Available data below:

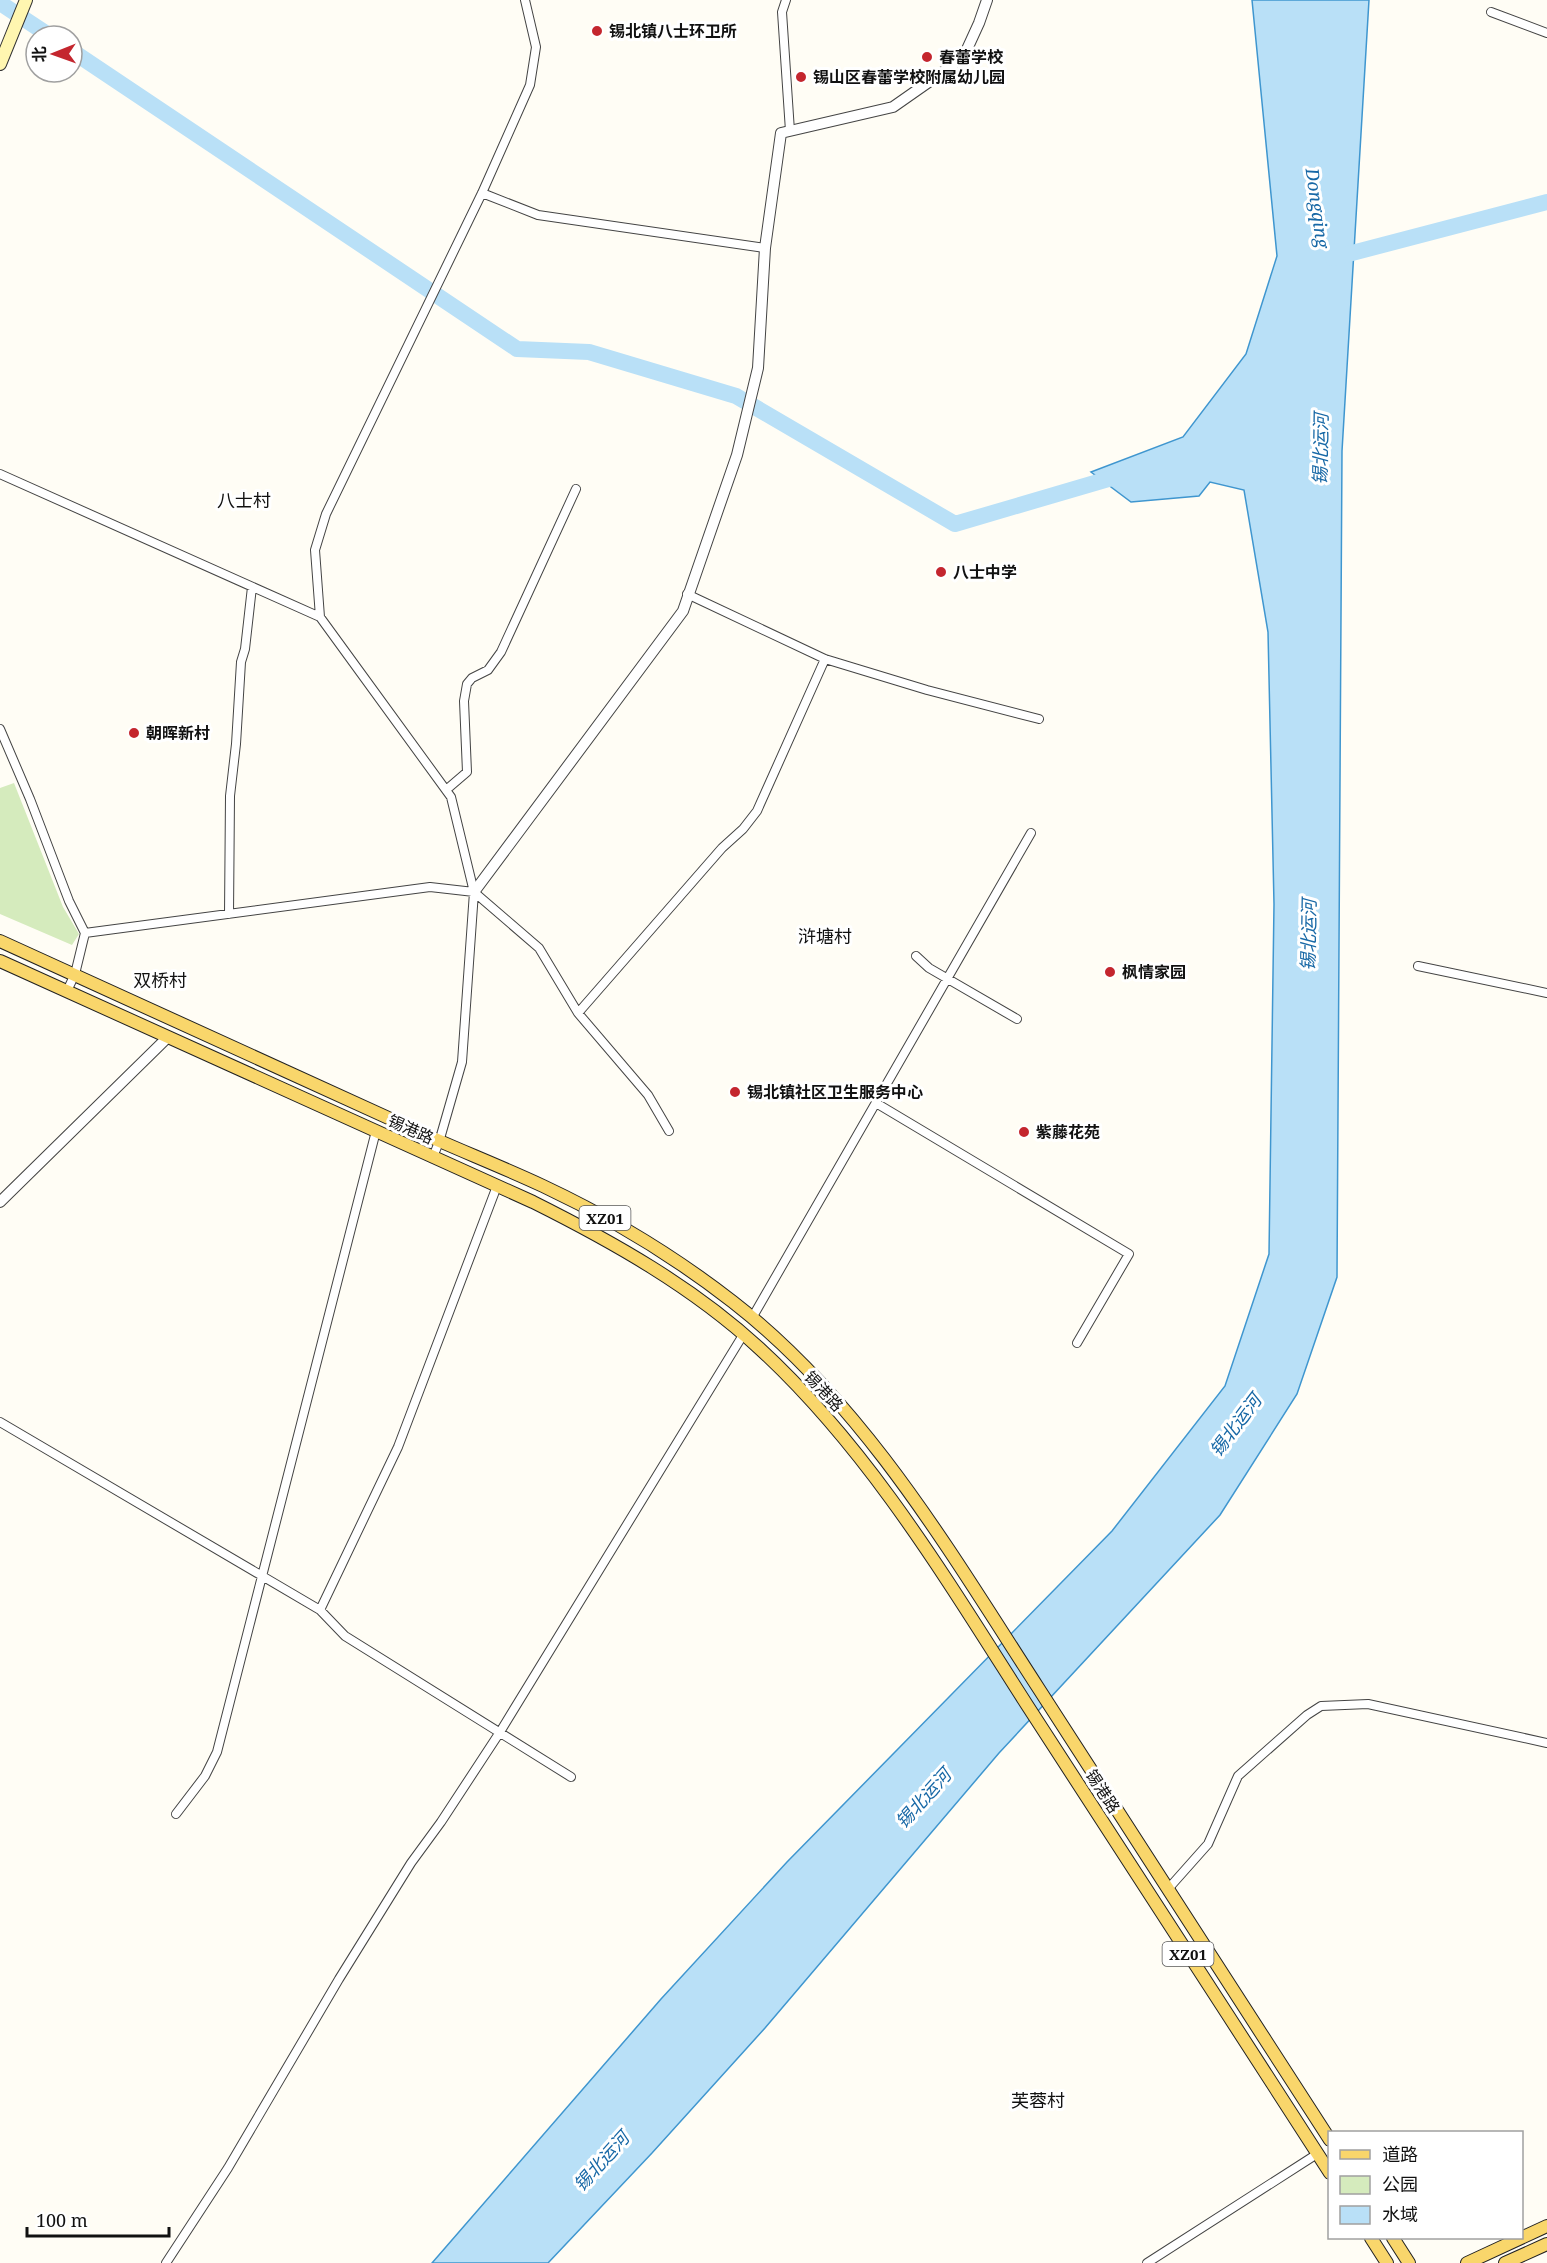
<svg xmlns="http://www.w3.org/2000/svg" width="1547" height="2263" viewBox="0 0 1547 2263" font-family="'Noto Serif','Noto Sans SC',serif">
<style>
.green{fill:#d5ebbd}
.water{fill:#b9e0f7;stroke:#3f96cf;stroke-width:1.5}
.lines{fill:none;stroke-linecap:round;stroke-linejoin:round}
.river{stroke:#b9e0f7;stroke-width:16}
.minor-casing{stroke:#444;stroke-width:10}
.tertiary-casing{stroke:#444;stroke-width:12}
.secondary-casing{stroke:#333;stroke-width:14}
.primary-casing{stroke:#222;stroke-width:14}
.minor{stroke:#fff;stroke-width:8}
.tertiary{stroke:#fff;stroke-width:10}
.secondary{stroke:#fff6b0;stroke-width:12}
.primary{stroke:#f9d66b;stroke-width:12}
.poi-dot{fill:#c4262e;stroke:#fff;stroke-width:2}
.labels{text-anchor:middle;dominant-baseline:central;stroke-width:6;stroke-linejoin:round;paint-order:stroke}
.shield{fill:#fff;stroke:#585858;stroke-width:1.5}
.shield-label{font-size:15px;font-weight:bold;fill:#111}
.poi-label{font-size:16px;font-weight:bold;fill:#111;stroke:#fff;text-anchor:start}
.street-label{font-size:16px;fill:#111;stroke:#fff}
.water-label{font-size:18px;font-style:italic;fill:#1768a6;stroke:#fff}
.neighbourhood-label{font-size:18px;fill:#111;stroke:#fff}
</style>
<rect width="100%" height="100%" fill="#fffdf5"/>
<path class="green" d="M 14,783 L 63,907 L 79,934 L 72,945 L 0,914 L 0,788 Z"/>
<path class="water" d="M 1252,0 L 1369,0 L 1342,451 L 1337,1277 L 1297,1394 L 1220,1515 L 999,1753 L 765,2028 L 652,2153 L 548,2263 L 432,2263 L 661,1999 L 787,1862 L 1112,1531 L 1225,1386 L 1269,1254 L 1274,904 L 1268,632 L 1244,490 L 1210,482 L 1199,496 L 1131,502 L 1091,472 L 1183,437 L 1246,354 L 1277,256 Z"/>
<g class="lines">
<path class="river" d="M 0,3 L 50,36
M 72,51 L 517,349 L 589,352 L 736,396 L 955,524 L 1122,475
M 1333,258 L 1547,202"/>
<g class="minor-casing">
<path id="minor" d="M 786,0 L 782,12 L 790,131
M 1491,12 L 1547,33
M 482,193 L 538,215 L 765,248
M 0,474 L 320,617 L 451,797 L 474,892 L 462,1062 L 439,1142 L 433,1157
M 687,594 L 825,659 L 927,690 L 1039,719
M 320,617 L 315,550 L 326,514 L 482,193 L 530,85 L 536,47 L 525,0
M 0,729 L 30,799 L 69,901 L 85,933
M 446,790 L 467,772 L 464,701 L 467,684 L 472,678 L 488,670 L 501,652 L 576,489
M 229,914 L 230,796 L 236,744 L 241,662 L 245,649 L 252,587
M 916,956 L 929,968 L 1017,1019
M 1418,966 L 1547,993
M 67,991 L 75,974 L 85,933 L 430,887 L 474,892 L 539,948 L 578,1013 L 648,1095 L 669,1131
M 578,1013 L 722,848 L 743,829 L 757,811 L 825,659
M 876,1103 L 1129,1254 L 1077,1343
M 752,1318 L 1031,833
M 0,1422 L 320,1610 L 345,1636 L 571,1777
M 320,1610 L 398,1447 L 497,1186
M 176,1814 L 205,1776 L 217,1752 L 376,1131
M 1168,1889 L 1208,1844 L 1238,1776 L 1307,1715 L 1321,1706 L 1368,1704 L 1547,1743
M 166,2263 L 228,2168 L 339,1979 L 411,1863 L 441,1822 L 500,1732 L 743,1335
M 1147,2263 L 1317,2154"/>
</g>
<g class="tertiary-casing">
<path id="tertiary" d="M 474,892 L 683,611 L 737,455 L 758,368 L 765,248 L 781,133 L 893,107 L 963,58 L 979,23 L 987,0
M 0,1202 L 168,1037"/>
</g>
<g class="secondary-casing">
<path id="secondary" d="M 0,64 L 26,0"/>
</g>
<g class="primary-casing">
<path id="primary" d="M 0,941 C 136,1002 271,1064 406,1126 C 451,1147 498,1165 543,1186 C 609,1217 674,1256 733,1302 C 863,1403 949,1550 1037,1686 C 1136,1837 1232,1989 1330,2140
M 0,961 L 533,1202 C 613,1242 693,1287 759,1348 C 869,1449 947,1580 1027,1705 C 1129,1861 1229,2017 1330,2173
M 1371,2238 L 1387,2263
M 1393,2238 L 1409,2263
M 1467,2263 L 1547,2226
M 1505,2263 L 1547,2244"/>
</g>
<use href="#minor" class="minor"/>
<use href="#tertiary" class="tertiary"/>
<use href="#secondary" class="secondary"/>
<use href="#primary" class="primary"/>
</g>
<g class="poi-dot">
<circle cx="597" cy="31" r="6"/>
<circle cx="927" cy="57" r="6"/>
<circle cx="801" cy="77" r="6"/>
<circle cx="941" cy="572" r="6"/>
<circle cx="134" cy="733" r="6"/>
<circle cx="1110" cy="972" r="6"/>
<circle cx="735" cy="1092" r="6"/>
<circle cx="1024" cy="1132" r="6"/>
</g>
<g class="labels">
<g class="shield">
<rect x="579.5" y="1206" width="51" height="24" rx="4.5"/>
<rect x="1162.5" y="1942" width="51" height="24" rx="4.5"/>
</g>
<g class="shield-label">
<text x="605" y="1218">XZ01</text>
<text x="1188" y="1954">XZ01</text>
</g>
<g class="poi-label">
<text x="609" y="31">锡北镇八士环卫所</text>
<text x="939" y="57">春蕾学校</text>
<text x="813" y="77">锡山区春蕾学校附属幼儿园</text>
<text x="953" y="572">八士中学</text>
<text x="146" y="733">朝晖新村</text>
<text x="1122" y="972">枫情家园</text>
<text x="747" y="1092">锡北镇社区卫生服务中心</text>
<text x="1036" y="1132">紫藤花苑</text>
</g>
<g class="street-label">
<text transform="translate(411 1129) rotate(24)">锡港路</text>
<text transform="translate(824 1391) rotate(47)">锡港路</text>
<text transform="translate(1103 1791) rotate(57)">锡港路</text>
</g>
<g class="water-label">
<text transform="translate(1318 208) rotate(82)">Dongqing</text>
<text transform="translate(1320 449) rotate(-89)">锡北运河</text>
<text transform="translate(1308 935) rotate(-89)">锡北运河</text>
<text transform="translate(1235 1425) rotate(-53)">锡北运河</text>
<text transform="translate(923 1798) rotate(-48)">锡北运河</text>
<text transform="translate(601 2161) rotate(-48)">锡北运河</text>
</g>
<g class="neighbourhood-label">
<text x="244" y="500">八士村</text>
<text x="825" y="936">浒塘村</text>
<text x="160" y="980">双桥村</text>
<text x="1038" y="2100">芙蓉村</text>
</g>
</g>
<rect x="1328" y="2131" width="195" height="108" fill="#ffffff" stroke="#a0a0a0" stroke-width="1.5"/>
<rect x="1340" y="2150" width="30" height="9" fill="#f9d66b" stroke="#a0a0a0" stroke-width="1.5"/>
<text x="1382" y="2161" font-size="18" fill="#111111">道路</text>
<rect x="1340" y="2176" width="30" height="18" fill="#d5ebbd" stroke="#a0a0a0" stroke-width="1.5"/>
<text x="1382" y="2191" font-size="18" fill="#111111">公园</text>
<rect x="1340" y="2206" width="30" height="18" fill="#b9e0f7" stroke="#a0a0a0" stroke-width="1.5"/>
<text x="1382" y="2221" font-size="18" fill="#111111">水域</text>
<g transform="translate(54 54) rotate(269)"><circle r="28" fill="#ffffff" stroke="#a0a0a0" stroke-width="1.5"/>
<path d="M0-4.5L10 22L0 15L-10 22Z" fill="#c4262e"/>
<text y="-9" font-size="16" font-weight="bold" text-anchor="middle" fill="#111111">北</text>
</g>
<path d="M27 2227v9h142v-9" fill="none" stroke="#111111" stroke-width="3"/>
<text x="36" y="2227" font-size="18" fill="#111111" stroke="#ffffff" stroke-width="4.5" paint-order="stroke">100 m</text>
</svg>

End of Available data.

### Task to carry out
In the entries above, find each line containing the string "lines" and copy it.

### Output
.lines{fill:none;stroke-linecap:round;stroke-linejoin:round}
<g class="lines">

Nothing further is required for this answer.